Working from the entries below, give again each line from the first through the one containing "inversores principales y", exactly and with nothing else.

========================================================================

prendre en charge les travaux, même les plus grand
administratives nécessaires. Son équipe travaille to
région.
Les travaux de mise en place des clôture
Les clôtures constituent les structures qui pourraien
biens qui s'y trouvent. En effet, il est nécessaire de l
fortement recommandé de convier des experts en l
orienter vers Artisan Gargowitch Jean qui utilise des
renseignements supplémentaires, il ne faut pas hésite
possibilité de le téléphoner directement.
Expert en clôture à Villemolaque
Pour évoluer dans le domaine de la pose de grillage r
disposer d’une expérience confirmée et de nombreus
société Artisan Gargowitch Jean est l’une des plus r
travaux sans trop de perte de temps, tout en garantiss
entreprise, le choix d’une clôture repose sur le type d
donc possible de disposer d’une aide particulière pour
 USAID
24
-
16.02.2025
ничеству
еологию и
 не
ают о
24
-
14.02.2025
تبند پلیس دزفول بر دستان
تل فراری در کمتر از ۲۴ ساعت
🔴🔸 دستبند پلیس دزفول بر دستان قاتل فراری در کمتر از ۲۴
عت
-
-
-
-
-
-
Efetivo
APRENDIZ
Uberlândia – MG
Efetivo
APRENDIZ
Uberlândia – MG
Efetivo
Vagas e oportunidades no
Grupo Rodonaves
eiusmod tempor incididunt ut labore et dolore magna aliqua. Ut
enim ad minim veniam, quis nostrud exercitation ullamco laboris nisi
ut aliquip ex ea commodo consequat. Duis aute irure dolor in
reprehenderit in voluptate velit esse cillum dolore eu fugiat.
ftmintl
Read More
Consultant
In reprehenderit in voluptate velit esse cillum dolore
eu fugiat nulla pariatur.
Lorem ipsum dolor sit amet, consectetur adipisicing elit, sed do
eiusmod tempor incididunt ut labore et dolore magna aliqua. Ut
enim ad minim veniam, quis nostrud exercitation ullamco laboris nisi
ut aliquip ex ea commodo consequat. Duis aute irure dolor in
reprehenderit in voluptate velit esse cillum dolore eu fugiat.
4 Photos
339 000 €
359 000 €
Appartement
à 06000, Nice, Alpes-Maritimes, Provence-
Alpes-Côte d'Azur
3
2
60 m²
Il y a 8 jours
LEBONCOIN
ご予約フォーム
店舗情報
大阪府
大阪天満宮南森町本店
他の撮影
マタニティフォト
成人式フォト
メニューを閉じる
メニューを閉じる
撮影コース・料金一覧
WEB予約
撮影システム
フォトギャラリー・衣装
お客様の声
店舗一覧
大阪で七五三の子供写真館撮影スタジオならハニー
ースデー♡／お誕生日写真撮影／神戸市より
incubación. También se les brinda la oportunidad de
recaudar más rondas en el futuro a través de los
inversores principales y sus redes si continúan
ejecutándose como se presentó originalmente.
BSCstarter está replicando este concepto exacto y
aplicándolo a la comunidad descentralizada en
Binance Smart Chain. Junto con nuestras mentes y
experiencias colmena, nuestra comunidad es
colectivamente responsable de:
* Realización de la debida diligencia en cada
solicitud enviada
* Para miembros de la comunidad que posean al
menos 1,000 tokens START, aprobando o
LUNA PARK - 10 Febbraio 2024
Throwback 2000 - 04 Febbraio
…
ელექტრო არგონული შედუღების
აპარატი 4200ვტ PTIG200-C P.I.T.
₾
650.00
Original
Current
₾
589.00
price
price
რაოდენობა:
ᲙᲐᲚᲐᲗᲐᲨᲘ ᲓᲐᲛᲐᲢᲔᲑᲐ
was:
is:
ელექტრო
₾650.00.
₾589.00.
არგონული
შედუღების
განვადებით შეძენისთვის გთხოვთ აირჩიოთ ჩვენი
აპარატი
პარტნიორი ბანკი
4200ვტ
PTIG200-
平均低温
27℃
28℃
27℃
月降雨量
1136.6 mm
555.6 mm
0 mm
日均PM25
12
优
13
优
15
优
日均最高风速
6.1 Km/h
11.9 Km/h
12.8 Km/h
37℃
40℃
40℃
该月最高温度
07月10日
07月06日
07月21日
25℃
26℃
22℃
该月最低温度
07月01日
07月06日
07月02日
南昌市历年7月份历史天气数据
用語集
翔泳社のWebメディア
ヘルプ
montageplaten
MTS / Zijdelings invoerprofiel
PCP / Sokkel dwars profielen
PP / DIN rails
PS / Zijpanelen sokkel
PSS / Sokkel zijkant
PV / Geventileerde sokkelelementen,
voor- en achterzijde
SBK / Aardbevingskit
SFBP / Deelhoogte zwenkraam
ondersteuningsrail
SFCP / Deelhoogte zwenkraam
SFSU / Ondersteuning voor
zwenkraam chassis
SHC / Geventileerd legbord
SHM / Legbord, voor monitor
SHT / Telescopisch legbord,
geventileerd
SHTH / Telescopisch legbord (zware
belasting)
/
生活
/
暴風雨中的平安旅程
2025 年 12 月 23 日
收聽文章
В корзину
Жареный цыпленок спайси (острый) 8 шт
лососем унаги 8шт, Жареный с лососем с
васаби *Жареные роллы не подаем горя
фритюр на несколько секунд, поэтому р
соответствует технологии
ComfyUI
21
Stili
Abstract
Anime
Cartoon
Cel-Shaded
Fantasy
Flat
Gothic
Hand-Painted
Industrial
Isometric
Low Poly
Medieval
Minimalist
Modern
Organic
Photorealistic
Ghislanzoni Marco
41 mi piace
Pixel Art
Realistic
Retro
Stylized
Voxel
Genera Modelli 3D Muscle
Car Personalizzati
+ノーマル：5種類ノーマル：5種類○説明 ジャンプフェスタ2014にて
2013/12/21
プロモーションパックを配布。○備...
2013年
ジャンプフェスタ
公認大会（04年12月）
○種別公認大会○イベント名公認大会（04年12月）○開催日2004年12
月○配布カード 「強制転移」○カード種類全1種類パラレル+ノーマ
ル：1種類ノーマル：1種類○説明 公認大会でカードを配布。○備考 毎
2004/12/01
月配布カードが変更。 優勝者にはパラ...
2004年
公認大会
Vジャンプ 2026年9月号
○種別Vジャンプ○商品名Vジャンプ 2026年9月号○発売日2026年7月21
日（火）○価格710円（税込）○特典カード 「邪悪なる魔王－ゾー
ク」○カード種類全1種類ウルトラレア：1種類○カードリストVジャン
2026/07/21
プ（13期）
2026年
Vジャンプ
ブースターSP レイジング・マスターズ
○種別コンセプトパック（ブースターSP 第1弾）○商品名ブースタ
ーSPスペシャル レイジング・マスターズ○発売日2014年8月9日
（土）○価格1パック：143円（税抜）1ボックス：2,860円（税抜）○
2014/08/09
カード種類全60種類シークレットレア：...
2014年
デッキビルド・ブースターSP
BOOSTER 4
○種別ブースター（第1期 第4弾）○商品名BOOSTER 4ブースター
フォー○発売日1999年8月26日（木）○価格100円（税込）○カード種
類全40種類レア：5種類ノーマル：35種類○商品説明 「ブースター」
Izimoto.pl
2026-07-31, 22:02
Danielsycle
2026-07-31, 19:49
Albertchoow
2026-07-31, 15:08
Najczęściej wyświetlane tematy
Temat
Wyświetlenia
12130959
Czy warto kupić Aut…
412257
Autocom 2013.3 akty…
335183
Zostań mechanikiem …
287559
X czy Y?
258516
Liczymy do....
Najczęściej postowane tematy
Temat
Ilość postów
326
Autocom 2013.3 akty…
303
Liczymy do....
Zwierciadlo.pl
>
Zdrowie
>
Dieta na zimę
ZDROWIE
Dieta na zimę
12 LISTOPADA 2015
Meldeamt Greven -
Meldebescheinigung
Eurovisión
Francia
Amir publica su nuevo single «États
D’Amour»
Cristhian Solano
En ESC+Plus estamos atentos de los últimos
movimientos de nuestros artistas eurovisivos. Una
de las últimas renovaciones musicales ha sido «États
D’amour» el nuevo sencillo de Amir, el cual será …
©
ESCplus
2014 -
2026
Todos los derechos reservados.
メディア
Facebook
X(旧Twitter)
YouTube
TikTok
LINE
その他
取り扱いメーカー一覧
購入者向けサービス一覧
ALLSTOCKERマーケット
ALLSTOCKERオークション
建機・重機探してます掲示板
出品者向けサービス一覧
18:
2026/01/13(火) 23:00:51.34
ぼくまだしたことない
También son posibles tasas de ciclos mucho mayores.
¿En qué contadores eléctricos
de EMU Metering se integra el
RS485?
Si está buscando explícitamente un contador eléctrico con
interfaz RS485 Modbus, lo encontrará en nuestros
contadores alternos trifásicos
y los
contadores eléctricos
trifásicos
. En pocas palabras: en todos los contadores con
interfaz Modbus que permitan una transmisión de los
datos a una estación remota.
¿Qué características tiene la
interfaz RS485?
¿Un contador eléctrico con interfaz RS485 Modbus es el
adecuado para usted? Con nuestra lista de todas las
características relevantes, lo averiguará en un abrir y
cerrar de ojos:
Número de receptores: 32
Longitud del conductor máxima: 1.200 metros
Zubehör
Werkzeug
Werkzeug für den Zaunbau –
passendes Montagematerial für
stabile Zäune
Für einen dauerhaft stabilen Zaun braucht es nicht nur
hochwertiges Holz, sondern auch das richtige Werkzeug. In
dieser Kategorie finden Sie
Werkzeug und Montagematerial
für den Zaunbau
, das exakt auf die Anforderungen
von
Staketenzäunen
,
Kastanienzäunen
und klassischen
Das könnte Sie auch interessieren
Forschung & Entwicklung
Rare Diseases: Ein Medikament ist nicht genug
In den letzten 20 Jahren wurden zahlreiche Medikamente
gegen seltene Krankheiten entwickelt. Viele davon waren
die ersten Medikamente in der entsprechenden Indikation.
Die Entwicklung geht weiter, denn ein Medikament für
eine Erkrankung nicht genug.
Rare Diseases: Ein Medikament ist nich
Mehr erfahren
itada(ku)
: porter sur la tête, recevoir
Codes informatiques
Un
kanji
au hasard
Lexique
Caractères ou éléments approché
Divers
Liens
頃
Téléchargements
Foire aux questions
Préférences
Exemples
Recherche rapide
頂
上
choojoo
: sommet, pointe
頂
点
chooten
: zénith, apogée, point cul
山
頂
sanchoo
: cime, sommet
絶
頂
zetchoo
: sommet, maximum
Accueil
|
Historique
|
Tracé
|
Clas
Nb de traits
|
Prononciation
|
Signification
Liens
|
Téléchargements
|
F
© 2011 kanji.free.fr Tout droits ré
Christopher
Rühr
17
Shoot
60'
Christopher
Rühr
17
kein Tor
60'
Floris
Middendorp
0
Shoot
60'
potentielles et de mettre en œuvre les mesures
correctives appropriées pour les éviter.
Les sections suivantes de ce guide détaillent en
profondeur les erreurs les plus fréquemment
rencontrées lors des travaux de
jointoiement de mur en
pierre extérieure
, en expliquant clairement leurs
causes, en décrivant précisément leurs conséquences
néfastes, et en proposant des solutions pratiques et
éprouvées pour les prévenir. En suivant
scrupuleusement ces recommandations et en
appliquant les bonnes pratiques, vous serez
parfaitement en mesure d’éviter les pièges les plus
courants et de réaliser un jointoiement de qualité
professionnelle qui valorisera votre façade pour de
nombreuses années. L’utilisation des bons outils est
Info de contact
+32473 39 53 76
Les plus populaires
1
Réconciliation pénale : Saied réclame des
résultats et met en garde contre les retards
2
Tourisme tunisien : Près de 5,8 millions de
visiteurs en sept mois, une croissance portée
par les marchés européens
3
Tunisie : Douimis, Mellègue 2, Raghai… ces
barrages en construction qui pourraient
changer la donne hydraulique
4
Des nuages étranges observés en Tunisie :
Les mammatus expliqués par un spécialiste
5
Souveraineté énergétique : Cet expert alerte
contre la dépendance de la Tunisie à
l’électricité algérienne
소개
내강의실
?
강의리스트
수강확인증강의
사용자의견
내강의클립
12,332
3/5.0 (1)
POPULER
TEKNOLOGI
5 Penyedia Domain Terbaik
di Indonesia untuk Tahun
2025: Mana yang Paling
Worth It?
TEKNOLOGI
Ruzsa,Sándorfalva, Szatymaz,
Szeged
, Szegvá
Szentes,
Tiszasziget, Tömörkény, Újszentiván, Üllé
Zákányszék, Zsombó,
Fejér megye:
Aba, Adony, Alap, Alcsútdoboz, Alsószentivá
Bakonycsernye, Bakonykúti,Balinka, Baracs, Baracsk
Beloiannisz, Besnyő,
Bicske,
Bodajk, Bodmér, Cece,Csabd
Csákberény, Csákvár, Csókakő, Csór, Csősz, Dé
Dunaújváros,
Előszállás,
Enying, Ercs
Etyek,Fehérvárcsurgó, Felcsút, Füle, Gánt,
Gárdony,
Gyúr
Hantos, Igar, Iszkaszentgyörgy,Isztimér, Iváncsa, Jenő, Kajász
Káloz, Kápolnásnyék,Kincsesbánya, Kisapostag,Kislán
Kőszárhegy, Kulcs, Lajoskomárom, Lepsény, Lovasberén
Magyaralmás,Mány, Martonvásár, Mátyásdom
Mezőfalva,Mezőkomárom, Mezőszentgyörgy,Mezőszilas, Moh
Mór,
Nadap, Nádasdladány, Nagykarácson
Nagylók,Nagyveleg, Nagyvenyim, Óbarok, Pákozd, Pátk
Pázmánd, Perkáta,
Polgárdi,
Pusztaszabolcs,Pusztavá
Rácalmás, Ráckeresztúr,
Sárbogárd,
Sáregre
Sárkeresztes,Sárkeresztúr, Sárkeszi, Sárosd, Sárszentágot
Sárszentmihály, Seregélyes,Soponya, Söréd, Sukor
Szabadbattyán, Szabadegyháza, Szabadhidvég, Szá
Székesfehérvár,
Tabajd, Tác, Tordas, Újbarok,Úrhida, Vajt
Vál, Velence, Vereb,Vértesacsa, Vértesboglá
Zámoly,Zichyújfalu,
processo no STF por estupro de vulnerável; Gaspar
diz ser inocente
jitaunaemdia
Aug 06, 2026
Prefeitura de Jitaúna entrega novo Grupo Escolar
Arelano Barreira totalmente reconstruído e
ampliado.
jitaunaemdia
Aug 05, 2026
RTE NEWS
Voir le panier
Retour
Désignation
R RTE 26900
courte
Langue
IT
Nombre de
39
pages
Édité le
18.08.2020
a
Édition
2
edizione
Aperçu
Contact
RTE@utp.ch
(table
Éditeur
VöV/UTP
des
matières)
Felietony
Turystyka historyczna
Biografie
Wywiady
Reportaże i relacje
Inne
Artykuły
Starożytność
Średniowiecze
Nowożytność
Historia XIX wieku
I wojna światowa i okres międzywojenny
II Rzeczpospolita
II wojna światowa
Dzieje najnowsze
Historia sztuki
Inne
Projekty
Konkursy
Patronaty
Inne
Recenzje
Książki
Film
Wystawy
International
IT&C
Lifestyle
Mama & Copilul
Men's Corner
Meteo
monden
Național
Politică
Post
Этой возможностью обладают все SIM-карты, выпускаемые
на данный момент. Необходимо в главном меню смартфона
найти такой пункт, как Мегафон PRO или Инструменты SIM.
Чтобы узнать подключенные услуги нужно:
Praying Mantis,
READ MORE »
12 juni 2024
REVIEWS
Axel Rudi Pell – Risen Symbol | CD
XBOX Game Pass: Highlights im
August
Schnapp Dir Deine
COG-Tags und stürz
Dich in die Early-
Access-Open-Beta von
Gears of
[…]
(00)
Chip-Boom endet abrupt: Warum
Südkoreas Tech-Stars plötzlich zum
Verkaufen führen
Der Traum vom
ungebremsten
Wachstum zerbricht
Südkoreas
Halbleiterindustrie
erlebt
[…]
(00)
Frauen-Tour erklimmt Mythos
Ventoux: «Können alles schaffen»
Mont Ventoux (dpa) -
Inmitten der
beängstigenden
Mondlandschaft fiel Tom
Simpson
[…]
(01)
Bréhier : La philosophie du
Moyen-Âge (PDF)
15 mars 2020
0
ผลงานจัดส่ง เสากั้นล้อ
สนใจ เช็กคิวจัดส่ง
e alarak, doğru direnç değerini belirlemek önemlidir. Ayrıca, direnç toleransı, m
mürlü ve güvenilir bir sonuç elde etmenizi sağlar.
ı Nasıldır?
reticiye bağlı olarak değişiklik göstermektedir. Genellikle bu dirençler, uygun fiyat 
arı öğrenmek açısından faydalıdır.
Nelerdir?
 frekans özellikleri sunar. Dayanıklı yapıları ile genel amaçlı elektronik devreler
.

========================================================================

Output:
prendre en charge les travaux, même les plus grand
administratives nécessaires. Son équipe travaille to
région.
Les travaux de mise en place des clôture
Les clôtures constituent les structures qui pourraien
biens qui s'y trouvent. En effet, il est nécessaire de l
fortement recommandé de convier des experts en l
orienter vers Artisan Gargowitch Jean qui utilise des
renseignements supplémentaires, il ne faut pas hésite
possibilité de le téléphoner directement.
Expert en clôture à Villemolaque
Pour évoluer dans le domaine de la pose de grillage r
disposer d’une expérience confirmée et de nombreus
société Artisan Gargowitch Jean est l’une des plus r
travaux sans trop de perte de temps, tout en garantiss
entreprise, le choix d’une clôture repose sur le type d
donc possible de disposer d’une aide particulière pour
 USAID
24
-
16.02.2025
ничеству
еологию и
 не
ают о
24
-
14.02.2025
تبند پلیس دزفول بر دستان
تل فراری در کمتر از ۲۴ ساعت
🔴🔸 دستبند پلیس دزفول بر دستان قاتل فراری در کمتر از ۲۴
عت
-
-
-
-
-
-
Efetivo
APRENDIZ
Uberlândia – MG
Efetivo
APRENDIZ
Uberlândia – MG
Efetivo
Vagas e oportunidades no
Grupo Rodonaves
eiusmod tempor incididunt ut labore et dolore magna aliqua. Ut
enim ad minim veniam, quis nostrud exercitation ullamco laboris nisi
ut aliquip ex ea commodo consequat. Duis aute irure dolor in
reprehenderit in voluptate velit esse cillum dolore eu fugiat.
ftmintl
Read More
Consultant
In reprehenderit in voluptate velit esse cillum dolore
eu fugiat nulla pariatur.
Lorem ipsum dolor sit amet, consectetur adipisicing elit, sed do
eiusmod tempor incididunt ut labore et dolore magna aliqua. Ut
enim ad minim veniam, quis nostrud exercitation ullamco laboris nisi
ut aliquip ex ea commodo consequat. Duis aute irure dolor in
reprehenderit in voluptate velit esse cillum dolore eu fugiat.
4 Photos
339 000 €
359 000 €
Appartement
à 06000, Nice, Alpes-Maritimes, Provence-
Alpes-Côte d'Azur
3
2
60 m²
Il y a 8 jours
LEBONCOIN
ご予約フォーム
店舗情報
大阪府
大阪天満宮南森町本店
他の撮影
マタニティフォト
成人式フォト
メニューを閉じる
メニューを閉じる
撮影コース・料金一覧
WEB予約
撮影システム
フォトギャラリー・衣装
お客様の声
店舗一覧
大阪で七五三の子供写真館撮影スタジオならハニー
ースデー♡／お誕生日写真撮影／神戸市より
incubación. También se les brinda la oportunidad de
recaudar más rondas en el futuro a través de los
inversores principales y sus redes si continúan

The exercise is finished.